EXCERPTED PASSAGE:
* * * * * * *

Regarding your latter question–what is the effect on static load when you rotate a object “hinged” at one end–it depends on how high the c.g. is when it is in the initial orientation. The higher the c.g. the faster load will be transfered to the hinged end, and the easier it is to cause it to tilt over center and fall; conversely, the lower it is, the further you have to push it to make it to over center, and thus it is more stable. (This is, all things being equal, why passenger cars have much lower incidence of rollovers than high-centered SUVs.) You can visualize this graphically by drawing a box and following the path of the c.g. as it rotates about a corner, and you can calculate this as a function of the horizontal component of the vector from the origin (hinged corner) to the c.g.
For instance, if the box is 8 feet wide and the c.g. is located 3 feet up from the bottom, the distance to the hinged corner is r= 5cos(arctan(3/4)+θ ). where θ is the angle at which you’ve rotated the box (so initially θ=0° ), while the horizontal distance to the lower non-hinge corner of the box where you are lifting is R=8cos(θ ). The ratio between these two (r/R) will give you how much of the load you’re carrying. (Technically you need to take the moment about the hinge point and set it equal to zero, then do the algebra, but it works out to the same thing.) Once you tilt the box more than 53.1° (for this particular example, I’ll leave it to you to back through the trigonometry), r≤0, the c.g. will be over the hinge, and now you’re going to have to pull back in order to keep it from falling over away from you.
I’ve looked online for an image to show this but didn’t find anything that satisfied me as being clear (although there are a lot of good statics tutorials online) but you can find this in any basic physics or statics book.
Stranger

* * * * * * *

WHAT TO WORK ON:
[A] Translate this sentence from the forum post on tilting a hinged box into Spanish: "The ratio between these two (r/R) will give you how much of the load you’re carrying."
[B] Copy the part of the forum post on tilting a hinged box that starts at "I’ve looked online" and ends at "or statics book.".
The items on this page come from a separate source.

LISTED ENTRIES:
* * * * * * *

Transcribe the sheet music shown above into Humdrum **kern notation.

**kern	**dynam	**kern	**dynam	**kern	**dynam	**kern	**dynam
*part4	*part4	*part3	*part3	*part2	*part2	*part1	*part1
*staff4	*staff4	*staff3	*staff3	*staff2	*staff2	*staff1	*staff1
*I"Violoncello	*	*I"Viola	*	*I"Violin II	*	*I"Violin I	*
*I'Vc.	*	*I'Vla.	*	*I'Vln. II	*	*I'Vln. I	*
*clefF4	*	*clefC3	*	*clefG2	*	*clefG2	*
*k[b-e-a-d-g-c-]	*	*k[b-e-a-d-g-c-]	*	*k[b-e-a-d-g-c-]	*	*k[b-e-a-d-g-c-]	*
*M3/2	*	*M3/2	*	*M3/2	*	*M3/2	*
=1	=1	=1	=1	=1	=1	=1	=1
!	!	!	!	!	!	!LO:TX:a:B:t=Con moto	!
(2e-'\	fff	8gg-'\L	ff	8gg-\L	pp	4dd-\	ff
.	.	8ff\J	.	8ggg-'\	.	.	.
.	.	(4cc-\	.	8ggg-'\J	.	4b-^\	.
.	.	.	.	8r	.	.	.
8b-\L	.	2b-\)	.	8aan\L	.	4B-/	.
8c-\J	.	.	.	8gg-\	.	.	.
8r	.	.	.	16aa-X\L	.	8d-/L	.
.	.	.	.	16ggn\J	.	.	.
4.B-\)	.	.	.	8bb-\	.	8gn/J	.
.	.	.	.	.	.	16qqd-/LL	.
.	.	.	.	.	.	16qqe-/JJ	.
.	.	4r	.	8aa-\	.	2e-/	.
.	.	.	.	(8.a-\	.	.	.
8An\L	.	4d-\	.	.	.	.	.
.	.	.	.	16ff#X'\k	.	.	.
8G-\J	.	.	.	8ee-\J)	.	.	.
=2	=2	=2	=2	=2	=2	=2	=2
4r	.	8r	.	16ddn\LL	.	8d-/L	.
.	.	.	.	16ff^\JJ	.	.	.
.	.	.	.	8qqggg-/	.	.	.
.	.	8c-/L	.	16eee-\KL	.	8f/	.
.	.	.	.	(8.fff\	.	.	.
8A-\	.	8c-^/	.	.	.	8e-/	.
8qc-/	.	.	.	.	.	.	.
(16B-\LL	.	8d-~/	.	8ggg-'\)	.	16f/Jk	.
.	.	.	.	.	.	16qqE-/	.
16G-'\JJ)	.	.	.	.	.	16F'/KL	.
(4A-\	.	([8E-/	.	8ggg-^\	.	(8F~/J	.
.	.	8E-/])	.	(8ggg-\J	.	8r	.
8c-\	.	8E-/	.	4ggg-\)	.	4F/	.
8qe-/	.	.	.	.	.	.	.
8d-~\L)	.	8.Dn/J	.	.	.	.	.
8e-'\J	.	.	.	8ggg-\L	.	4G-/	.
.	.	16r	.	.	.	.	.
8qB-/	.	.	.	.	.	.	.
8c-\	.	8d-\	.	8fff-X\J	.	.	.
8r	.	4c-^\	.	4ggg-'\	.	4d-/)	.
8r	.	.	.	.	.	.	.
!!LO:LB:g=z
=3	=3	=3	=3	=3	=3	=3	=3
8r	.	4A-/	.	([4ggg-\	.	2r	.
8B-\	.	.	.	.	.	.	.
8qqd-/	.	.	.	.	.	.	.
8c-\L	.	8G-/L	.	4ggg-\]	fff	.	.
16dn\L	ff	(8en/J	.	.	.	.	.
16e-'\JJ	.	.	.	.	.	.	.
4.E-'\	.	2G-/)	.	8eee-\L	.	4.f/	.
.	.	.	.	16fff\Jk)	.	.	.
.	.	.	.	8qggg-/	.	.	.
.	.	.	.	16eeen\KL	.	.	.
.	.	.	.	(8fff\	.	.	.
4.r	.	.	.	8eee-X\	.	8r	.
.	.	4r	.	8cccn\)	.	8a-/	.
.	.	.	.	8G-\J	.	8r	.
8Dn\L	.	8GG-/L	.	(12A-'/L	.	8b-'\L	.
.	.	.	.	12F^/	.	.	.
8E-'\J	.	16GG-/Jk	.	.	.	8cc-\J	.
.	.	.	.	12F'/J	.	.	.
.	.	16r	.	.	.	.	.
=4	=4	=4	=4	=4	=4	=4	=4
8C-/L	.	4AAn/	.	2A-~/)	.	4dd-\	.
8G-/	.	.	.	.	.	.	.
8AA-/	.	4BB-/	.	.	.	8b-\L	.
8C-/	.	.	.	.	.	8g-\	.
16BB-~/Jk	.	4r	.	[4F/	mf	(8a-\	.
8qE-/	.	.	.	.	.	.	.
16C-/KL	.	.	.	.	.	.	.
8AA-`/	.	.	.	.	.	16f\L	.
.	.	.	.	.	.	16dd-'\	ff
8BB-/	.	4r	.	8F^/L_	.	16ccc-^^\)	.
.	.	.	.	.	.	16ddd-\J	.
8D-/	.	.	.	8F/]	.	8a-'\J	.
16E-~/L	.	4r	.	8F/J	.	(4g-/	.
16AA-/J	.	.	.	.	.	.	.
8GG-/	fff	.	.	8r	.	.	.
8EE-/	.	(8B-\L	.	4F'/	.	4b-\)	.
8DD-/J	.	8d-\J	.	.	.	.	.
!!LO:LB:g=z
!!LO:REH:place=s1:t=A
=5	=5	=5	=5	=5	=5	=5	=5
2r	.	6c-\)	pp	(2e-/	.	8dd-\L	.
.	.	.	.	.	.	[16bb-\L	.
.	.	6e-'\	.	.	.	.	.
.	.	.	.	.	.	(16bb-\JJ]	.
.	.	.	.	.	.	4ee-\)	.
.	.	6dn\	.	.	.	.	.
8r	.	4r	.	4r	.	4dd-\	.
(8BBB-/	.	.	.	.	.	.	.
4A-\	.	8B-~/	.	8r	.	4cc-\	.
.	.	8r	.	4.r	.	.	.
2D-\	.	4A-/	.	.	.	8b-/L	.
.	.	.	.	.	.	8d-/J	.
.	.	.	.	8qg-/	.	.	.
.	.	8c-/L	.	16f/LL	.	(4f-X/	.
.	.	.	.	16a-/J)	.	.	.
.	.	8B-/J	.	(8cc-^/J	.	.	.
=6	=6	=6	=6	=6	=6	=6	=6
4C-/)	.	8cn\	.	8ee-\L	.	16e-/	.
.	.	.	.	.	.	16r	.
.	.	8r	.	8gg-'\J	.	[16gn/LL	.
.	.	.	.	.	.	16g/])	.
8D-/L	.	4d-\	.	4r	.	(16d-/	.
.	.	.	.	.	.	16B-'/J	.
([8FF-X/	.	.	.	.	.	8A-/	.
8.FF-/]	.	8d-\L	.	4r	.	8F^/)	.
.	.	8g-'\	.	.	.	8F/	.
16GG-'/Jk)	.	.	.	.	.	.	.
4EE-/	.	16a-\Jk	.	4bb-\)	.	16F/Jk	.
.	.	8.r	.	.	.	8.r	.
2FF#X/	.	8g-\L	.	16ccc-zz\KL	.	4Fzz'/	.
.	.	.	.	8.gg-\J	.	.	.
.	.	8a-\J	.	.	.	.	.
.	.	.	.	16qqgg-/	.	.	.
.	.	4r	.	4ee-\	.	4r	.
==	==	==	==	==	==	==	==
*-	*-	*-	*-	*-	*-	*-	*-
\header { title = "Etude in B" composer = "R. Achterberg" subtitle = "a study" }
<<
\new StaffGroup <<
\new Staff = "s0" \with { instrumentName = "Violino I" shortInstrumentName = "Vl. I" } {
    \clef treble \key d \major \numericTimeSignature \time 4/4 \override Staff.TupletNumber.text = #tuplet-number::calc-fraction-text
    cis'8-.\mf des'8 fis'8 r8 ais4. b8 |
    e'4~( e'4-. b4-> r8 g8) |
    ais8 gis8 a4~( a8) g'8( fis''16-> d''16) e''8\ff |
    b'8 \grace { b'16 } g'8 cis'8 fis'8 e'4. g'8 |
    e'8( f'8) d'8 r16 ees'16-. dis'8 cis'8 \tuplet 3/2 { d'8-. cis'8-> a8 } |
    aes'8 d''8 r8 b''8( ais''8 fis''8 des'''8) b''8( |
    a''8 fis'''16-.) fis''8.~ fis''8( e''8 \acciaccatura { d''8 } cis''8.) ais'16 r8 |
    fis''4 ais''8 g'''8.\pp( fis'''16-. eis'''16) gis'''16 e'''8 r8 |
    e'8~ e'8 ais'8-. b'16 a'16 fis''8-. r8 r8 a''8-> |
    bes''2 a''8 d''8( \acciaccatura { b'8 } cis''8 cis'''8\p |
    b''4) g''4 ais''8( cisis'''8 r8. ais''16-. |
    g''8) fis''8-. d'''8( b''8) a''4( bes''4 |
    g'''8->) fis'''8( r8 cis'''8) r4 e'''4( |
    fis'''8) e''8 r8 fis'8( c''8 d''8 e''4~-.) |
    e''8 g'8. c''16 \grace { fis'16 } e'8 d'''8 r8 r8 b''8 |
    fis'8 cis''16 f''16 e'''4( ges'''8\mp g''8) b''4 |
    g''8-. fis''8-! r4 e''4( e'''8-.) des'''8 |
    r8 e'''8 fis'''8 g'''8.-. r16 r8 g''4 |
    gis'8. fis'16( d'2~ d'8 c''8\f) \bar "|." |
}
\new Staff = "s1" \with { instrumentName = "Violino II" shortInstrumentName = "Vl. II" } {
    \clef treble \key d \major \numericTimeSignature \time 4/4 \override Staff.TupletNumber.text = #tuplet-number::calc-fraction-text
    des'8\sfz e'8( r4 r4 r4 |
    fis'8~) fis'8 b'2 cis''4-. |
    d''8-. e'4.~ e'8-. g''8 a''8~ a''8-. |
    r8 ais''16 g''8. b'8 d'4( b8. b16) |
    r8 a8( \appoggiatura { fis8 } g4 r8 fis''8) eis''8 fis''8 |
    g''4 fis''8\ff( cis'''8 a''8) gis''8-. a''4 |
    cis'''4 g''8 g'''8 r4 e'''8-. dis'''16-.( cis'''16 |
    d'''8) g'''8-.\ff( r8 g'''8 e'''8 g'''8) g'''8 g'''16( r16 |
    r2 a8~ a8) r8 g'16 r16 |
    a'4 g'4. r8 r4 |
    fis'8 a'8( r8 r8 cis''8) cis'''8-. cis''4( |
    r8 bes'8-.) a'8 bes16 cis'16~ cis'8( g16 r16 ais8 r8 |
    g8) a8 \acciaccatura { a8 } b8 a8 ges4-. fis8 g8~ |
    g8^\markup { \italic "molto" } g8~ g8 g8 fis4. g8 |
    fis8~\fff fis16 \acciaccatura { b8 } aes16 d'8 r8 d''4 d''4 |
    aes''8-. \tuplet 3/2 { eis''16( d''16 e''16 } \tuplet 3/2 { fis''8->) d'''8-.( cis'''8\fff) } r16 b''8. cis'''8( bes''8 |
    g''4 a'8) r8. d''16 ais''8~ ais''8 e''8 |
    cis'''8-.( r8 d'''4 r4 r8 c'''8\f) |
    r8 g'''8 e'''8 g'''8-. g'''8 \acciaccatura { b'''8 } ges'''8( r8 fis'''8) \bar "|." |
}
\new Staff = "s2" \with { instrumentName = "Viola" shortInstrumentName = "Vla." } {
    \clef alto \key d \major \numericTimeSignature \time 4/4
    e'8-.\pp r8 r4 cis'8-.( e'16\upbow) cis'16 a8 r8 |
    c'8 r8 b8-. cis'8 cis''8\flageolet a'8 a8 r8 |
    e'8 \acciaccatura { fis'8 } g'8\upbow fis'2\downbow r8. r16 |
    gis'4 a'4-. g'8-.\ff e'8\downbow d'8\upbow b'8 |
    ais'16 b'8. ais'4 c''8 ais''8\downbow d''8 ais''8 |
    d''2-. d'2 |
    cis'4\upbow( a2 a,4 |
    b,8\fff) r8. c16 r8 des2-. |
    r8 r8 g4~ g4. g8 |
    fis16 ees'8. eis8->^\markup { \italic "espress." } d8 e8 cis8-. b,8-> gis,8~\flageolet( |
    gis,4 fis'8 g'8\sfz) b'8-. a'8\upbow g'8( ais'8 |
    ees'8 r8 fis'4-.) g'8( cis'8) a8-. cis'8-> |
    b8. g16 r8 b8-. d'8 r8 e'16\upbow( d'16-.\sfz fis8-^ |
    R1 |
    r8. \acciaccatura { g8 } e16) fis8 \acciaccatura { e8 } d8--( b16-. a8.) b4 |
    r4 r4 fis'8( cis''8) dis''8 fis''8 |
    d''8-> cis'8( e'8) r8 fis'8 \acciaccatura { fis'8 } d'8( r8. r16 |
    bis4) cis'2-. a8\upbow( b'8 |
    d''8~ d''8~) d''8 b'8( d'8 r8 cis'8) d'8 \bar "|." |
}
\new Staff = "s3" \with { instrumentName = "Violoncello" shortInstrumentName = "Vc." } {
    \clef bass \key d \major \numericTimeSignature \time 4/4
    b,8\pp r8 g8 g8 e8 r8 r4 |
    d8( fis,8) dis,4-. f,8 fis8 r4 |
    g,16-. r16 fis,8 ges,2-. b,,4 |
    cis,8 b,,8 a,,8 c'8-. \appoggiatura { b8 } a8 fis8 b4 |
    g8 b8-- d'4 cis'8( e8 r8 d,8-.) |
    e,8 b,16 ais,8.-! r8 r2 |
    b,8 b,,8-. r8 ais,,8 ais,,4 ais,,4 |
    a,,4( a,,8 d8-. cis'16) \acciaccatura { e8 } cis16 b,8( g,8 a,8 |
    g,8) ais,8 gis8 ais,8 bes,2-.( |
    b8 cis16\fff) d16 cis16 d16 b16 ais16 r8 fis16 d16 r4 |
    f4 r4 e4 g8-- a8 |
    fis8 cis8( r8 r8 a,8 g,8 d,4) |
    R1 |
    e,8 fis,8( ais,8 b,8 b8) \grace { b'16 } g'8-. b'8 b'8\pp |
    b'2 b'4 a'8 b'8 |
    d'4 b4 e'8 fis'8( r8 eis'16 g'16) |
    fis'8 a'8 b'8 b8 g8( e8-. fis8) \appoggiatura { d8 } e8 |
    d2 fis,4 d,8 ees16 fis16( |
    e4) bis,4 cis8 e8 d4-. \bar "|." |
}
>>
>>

* * * * * * *

RESPONSE LIST:
[A] La razón entre estas dos (r/R) te dará qué parte de la carga estás soportando.

[B]
I’ve looked online for an image to show this but didn’t find anything that satisfied me as being clear (although there are a lot of good statics tutorials online) but you can find this in any basic physics or statics book.